Homotopy groups are defined as (pointed) homotopy classes of (pointed) maps from a sphere into a space (which does not have to be a manifold).

It turns out that there is no nontrivial way to map a $2$-sphere to a circle, but after that things get interesting...

  • Consider the map $S^3 \rightarrow \mathbb{C}P^1$ where we consider $S^3 \subset \mathbb{C}^2 - \{0\}$. This is not nullhomotopic, and so it is a nontrivial way to map a $3$-sphere to $\mathbb{C}P^1$. (This is called the Hopf fibration, after identifying the target with $S^2$). One way to prove this is to show that the fibers over two different points are linked nontrivially.

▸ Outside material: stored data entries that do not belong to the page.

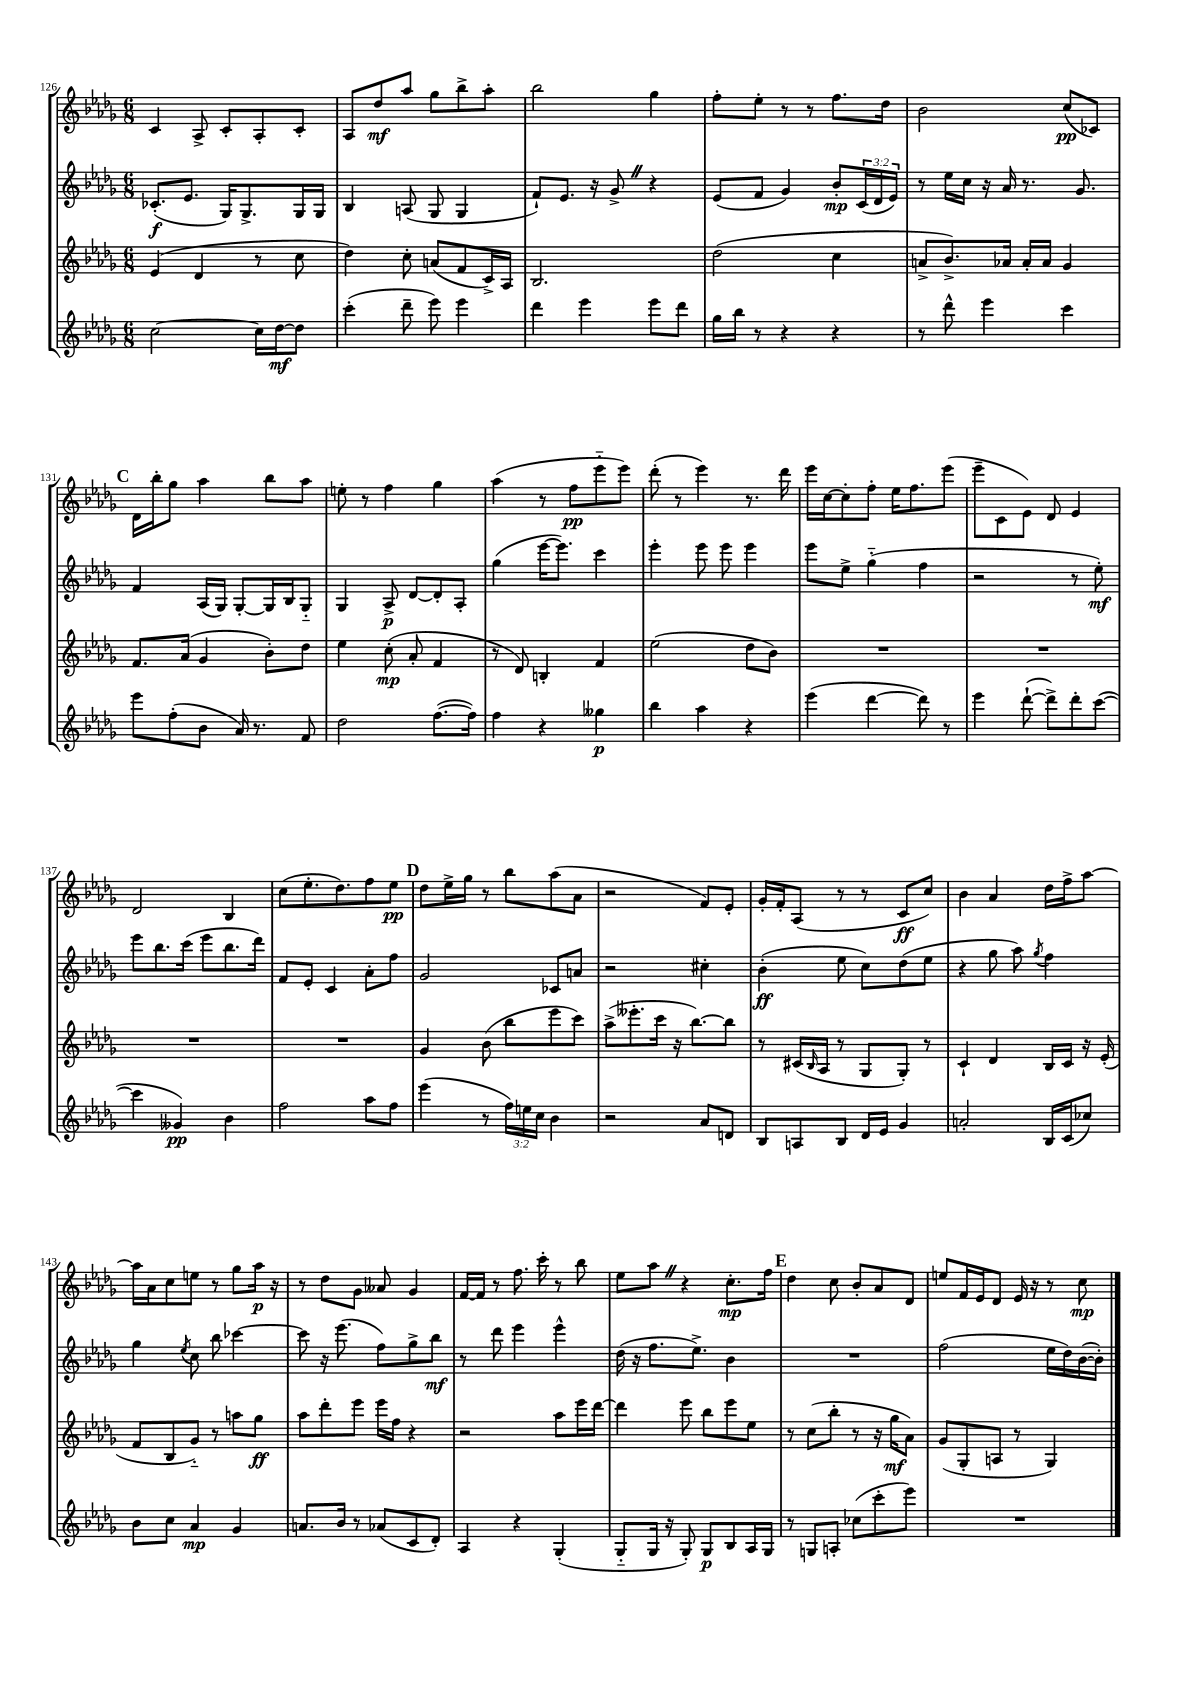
<<
\new StaffGroup <<
\new Staff = "s0" {
    \clef treble \key des \major \numericTimeSignature \time 6/8
    c'4 aes8-> c'8-. aes8-. c'8-. |
    aes8 des''8\mf aes''8 ges''8 bes''8-> aes''8-. |
    bes''2 ges''4 |
    f''8-. ees''8-. r8 r8 f''8. des''16 |
    bes'2 c''8\pp( ces'8) |
    \mark \markup { \bold "C" } des'16 bes''16-. ges''8 aes''4 bes''8 aes''8 |
    e''8-. r8 f''4 ges''4 |
    aes''4( r8 f''8\pp ees'''8-_ ees'''8) |
    des'''8-.( r8 ees'''4) r8. des'''16 |
    ees'''16 c''16~ c''8-. f''8-. ees''16 f''8. ees'''8( |
    ees'''8-- c'8 ees'8) des'8 ees'4 |
    des'2 bes4 |
    c''8( ees''8.-. des''8.) f''8 ees''8\pp |
    \mark \markup { \bold "D" } des''8 ees''16-> ges''16 r8 bes''8 aes''8( aes'8 |
    r2 f'8) ees'8-. |
    ges'16-. f'16-. aes8( r8 r8 c'8\ff c''8) |
    bes'4 aes'4 des''16 f''16-> aes''8~ |
    aes''16 aes'16 c''8 e''8 r8 ges''8 aes''16\p r16 |
    r8 des''8 ges'8 aeses'8 ges'4 |
    f'16~ f'16 r8 f''8. c'''16-. r8 bes''8 |
    ees''8 aes''8 \once \override BreathingSign.text = \markup { \musicglyph "scripts.caesura.straight" } \breathe r4 c''8.-.\mp f''16 |
    \mark \markup { \bold "E" } des''4 c''8 bes'8-. aes'8 des'8 |
    e''8 f'16 ees'16 des'8 ees'16 r16 r8 c''8\mp \bar "|." |
}
\new Staff = "s1" {
    \clef treble \key des \major \numericTimeSignature \time 6/8 \override Staff.TupletNumber.text = #tuplet-number::calc-fraction-text
    ces'8.-.\f( ees'8. ges16) ges8.-> ges16 ges16 |
    bes4 a8( ges8 ges4 |
    f'8-!) ees'8. r16 ges'8-> \once \override BreathingSign.text = \markup { \musicglyph "scripts.caesura.straight" } \breathe r4 |
    ees'8( f'8 ges'4) bes'8-.\mp \tuplet 3/2 { c'16( des'16 ees'16) } |
    r8 ees''16 c''16 r16 aes'16 r8. ges'8. |
    \mark \markup { \bold "C" } f'4 aes16( ges16) ges8~-. ges16 bes16 ges8-_ |
    ges4 aes8->\p des'8~ des'8-. aes8-. |
    ges''4( ees'''16~ ees'''8.) c'''4 |
    ees'''4-. ees'''8 ees'''8 ees'''4 |
    ees'''8 ees''8-> ges''4-_( f''4 |
    r2 r8 ees''8-.\mf) |
    ees'''8 bes''8. c'''16( ees'''8 bes''8. des'''16) |
    f'8 ees'8-. c'4 aes'8-. f''8 |
    \mark \markup { \bold "D" } ges'2 ces'8 a'8 |
    r2 cis''4-. |
    bes'4-.\ff( ees''8 c''8) des''8( ees''8 |
    r4 ges''8 aes''8) \acciaccatura { ges''8 } f''4 |
    ges''4 \acciaccatura { ees''8 } c''8 bes''8 ces'''4~ |
    ces'''8 r16 ees'''8.( f''8) ges''8-> bes''8\mf |
    r8 des'''8 ees'''4 ees'''4-^ |
    des''16( r16 f''8. ees''8.->) bes'4 |
    \mark \markup { \bold "E" } R2. |
    f''2( ees''16 des''16) bes'16~( bes'16-.) \bar "|." |
}
\new Staff = "s2" {
    \clef treble \key des \major \numericTimeSignature \time 6/8
    ees'4( des'4 r8 c''8 |
    des''4) c''8-. a'8( f'8 c'16->) aes16 |
    bes2. |
    des''2( c''4 |
    a'8-> bes'8.->) aes'16 aes'16-. aes'16 ges'4 |
    \mark \markup { \bold "C" } f'8. aes'16( ges'4 bes'8-.) des''8 |
    ees''4 c''8-.\mp( aes'8-. f'4 |
    r8 des'8) b4-. f'4 |
    ees''2( des''8 bes'8) |
    R2. |
    R2. |
    R2. |
    R2. |
    \mark \markup { \bold "D" } ges'4 bes'8( bes''8 ees'''8 c'''8) |
    aes''8->( eeses'''8.-. c'''16 r16 bes''8.~) bes''8 |
    r8 cis'16( \grace { bes16 } aes16 r8 ges8 ges8-.) r8 |
    c'4-! des'4 bes16 c'16 r16 ees'16-.( |
    f'8 bes8 ges'8-_) r8 a''8 ges''8\ff |
    aes''8 des'''8-. ees'''8 ees'''16 f''16 r4 |
    r2 aes''8 ees'''16 des'''16~ |
    des'''4 ees'''8 bes''8 ees'''8 ees''8 |
    \mark \markup { \bold "E" } r8 c''8( bes''8-. r8 r16 ges''16\mf aes'8) |
    ges'8( ges8-. a8 r8 ges4) \bar "|." |
}
\new Staff = "s3" {
    \clef treble \key des \major \numericTimeSignature \time 6/8 \override Staff.TupletNumber.text = #tuplet-number::calc-fraction-text
    c''2~ c''16 des''16~\mf des''8 |
    c'''4-.( des'''8-- ees'''8) ees'''4 |
    des'''4 ees'''4 ees'''8 des'''8 |
    ges''16 bes''16 r8 r4 r4 |
    r8 des'''8-^ ees'''4 c'''4 |
    \mark \markup { \bold "C" } ees'''8 f''8-.( bes'8 aes'16) r8. f'8 |
    des''2 f''8.~( f''16) |
    f''4 r4 geses''4\p |
    bes''4 aes''4 r4 |
    ees'''4( des'''4~ des'''8) r8 |
    ees'''4 des'''8~-!( des'''8->) des'''8-. c'''8~( |
    c'''4 geses'4\pp) bes'4 |
    f''2 aes''8 f''8 |
    \mark \markup { \bold "D" } ees'''4( r8 \tuplet 3/2 { f''16) e''16 c''16 } bes'4 |
    r2 aes'8 d'8 |
    bes8 a8 bes8 des'16 ees'16 ges'4 |
    a'2-. bes16 c'16( ces''8) |
    bes'8 c''8 aes'4\mp ges'4 |
    a'8. bes'16 r8 aes'8( c'8 des'8-.) |
    aes4 r4 ges4-.( |
    ges8-_ ges16 r16 ges8-.) ges8\p bes8 aes16 ges16 |
    \mark \markup { \bold "E" } r8 g8 a8-. ces''8( c'''8-. ees'''8) |
    R2. \bar "|." |
}
>>
>>
\layout { \context { \Score currentBarNumber = #126 } }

  • In general, the problem of calculating the homotopy groups $\pi_{n+k}S^{n}$ for $n$ large is equivalent to studying what is called "framed cobordism of $k$-manifolds". That is, we can say something about how complicated a map from a big sphere to a small sphere is by studying it's fiber which will (after a bit of wiggling) be some $k$-manifold. Saying that the map is nontrivial translates into saying that the manifold you get this way is nontrivial in some specific manner (called cobordism).
  • The above problem is hard and is, in some sense, the (unattainable) holy grail of algebraic topology: if we just cared about embeddings of spheres, our jobs would be over (or we'd become knot theorists...). Many nontrivial maps are known, and it is known that there a lots and lots.